Monday, August 03, 2009

Counting my blessings

As longer term readers will know, I had a bit of a bumpy ride on the journey to adulthood. Divorced parents in an age when this was uncommon. A permanent shortage of money which meant that I went without a lot of things my peers took for granted. Add to that some bad choices both on my mother's part and mine, and you have a recipe for disaster. The fact that my life is far from disastrous today, is something for which I am permanently grateful.

On a recent trip home, my Mom told me "You did a good job of raising yourself," which I took as an apology for the choices she made in respect of me. And it is true that, by and large, I did raise myself. My childhood was neither easy nor happy, but over the course of the last 24 hours, I have come across two different stories that put things into perspective.

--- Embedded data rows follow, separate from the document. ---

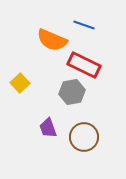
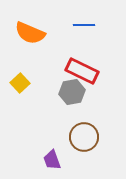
blue line: rotated 20 degrees counterclockwise
orange semicircle: moved 22 px left, 7 px up
red rectangle: moved 2 px left, 6 px down
purple trapezoid: moved 4 px right, 32 px down
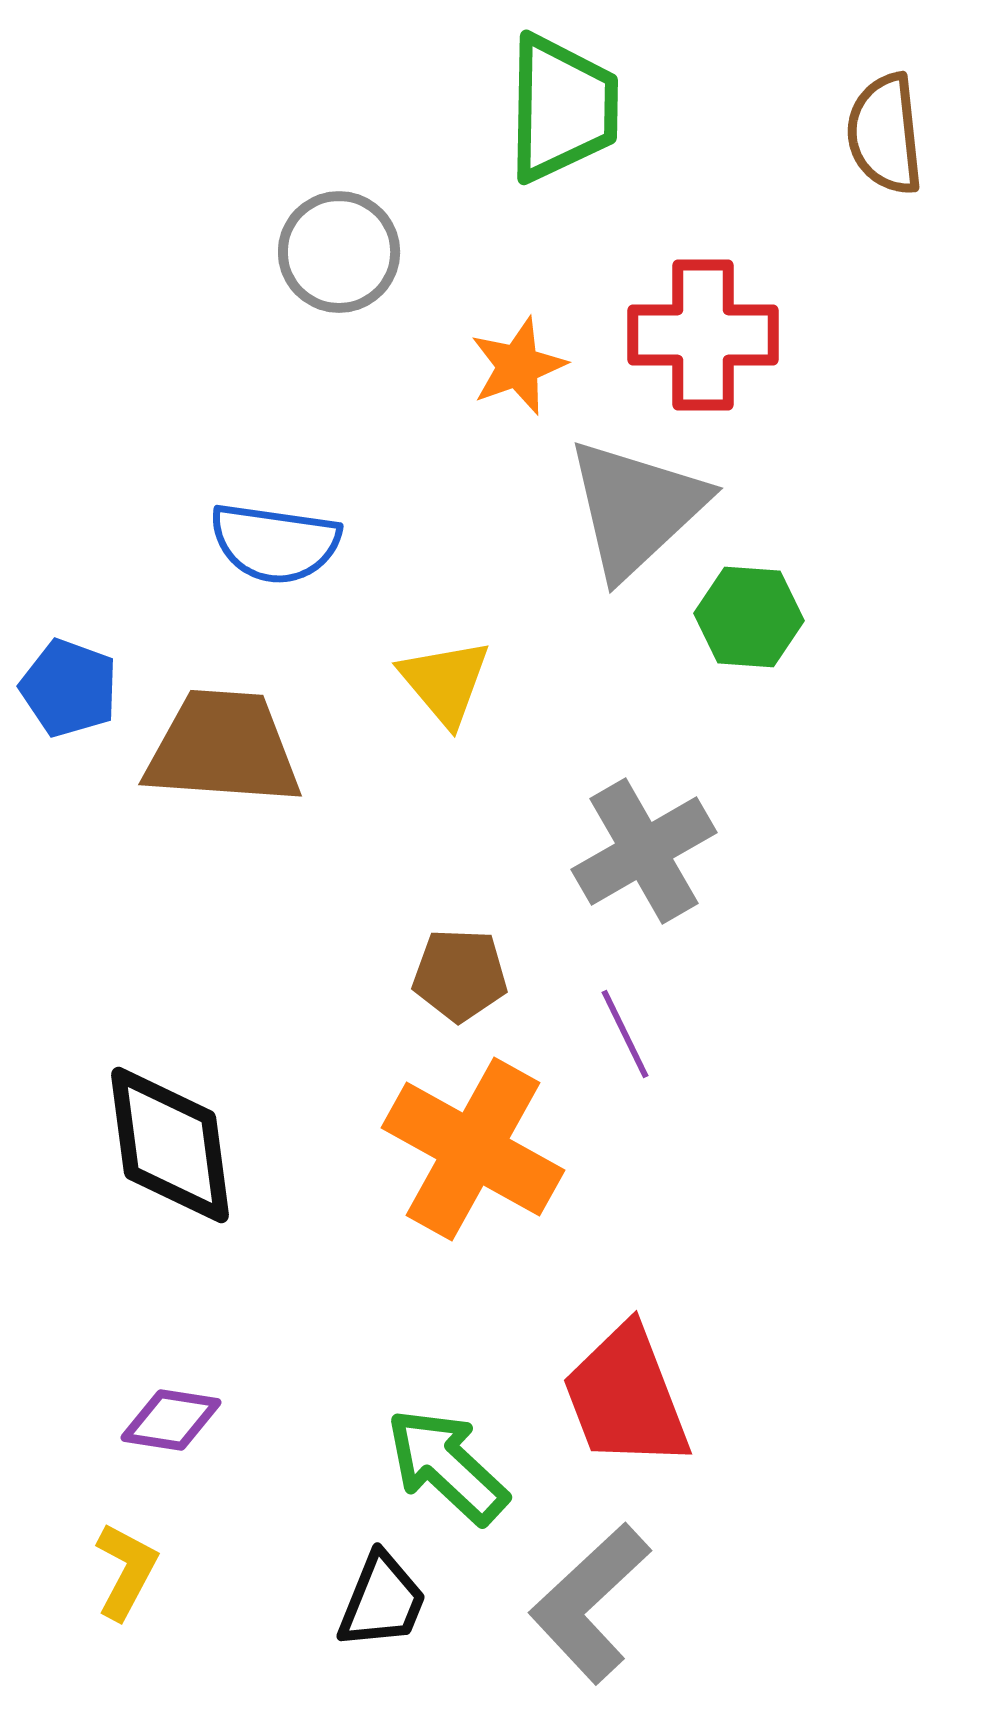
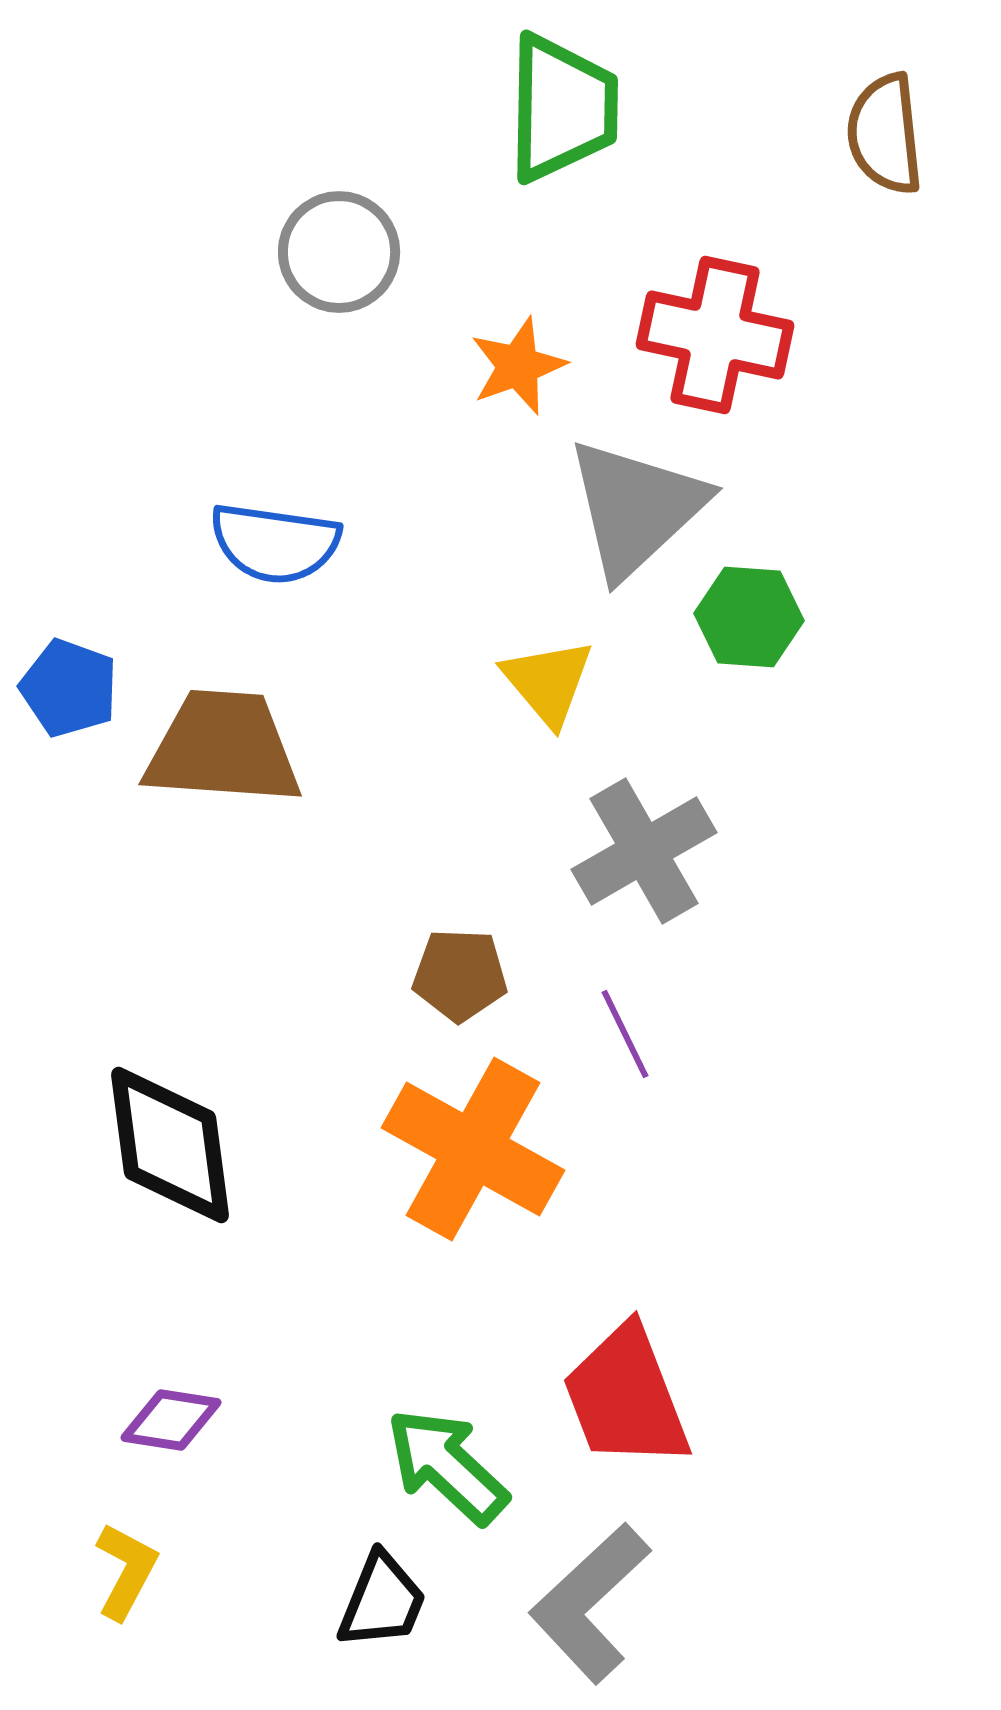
red cross: moved 12 px right; rotated 12 degrees clockwise
yellow triangle: moved 103 px right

This story in Cape Town's Cape Argus newspaper tells the story of a boy of 15 called Tapiwe who left Zimbabwe after the death of both his parents in search of a better life in South Africa, only to find that the streets were not paved with gold, after all. He became one of Cape Town's many homeless people, sleeping under a bridge. He worries about his little sister, whom he left in the care of neighbours back in Kwekwe. He hopes to be able to find a way to support her, but is unable to get work in South Africa because he is under age. The Adonis Musati Project is trying to help him complete his education and improve his chances of securing a decent job.

Last night, our church heard from a young man called Minjun from North Korea whose father died in prison when he was only 9 years old, after the authorities learned that he was making trips into China to earn money to feed his family. Because of his father's criminal record, he was unable to get into a decent school. At 17, without daring to tell his mother, he left North Korea for China and from there made his way to South Korea to start a new life. He struggles with guilt for having left without telling his mother and he worries about the treatment she will receive because of his 'betrayal'. He told us of the many people in N. Korea who are dying of starvation and of the poor medical care provision which saw his little brother die in early childhood of TB - an eminently treatable disease (my own father had it and was successfully treated).

What hammered these two stories home to me is that my elder son is the age that Minjun was when he fled from North Korea, while my younger son is the same age as Tapiwe. I am so glad that neither of them needs to have to face a journey like this, all alone.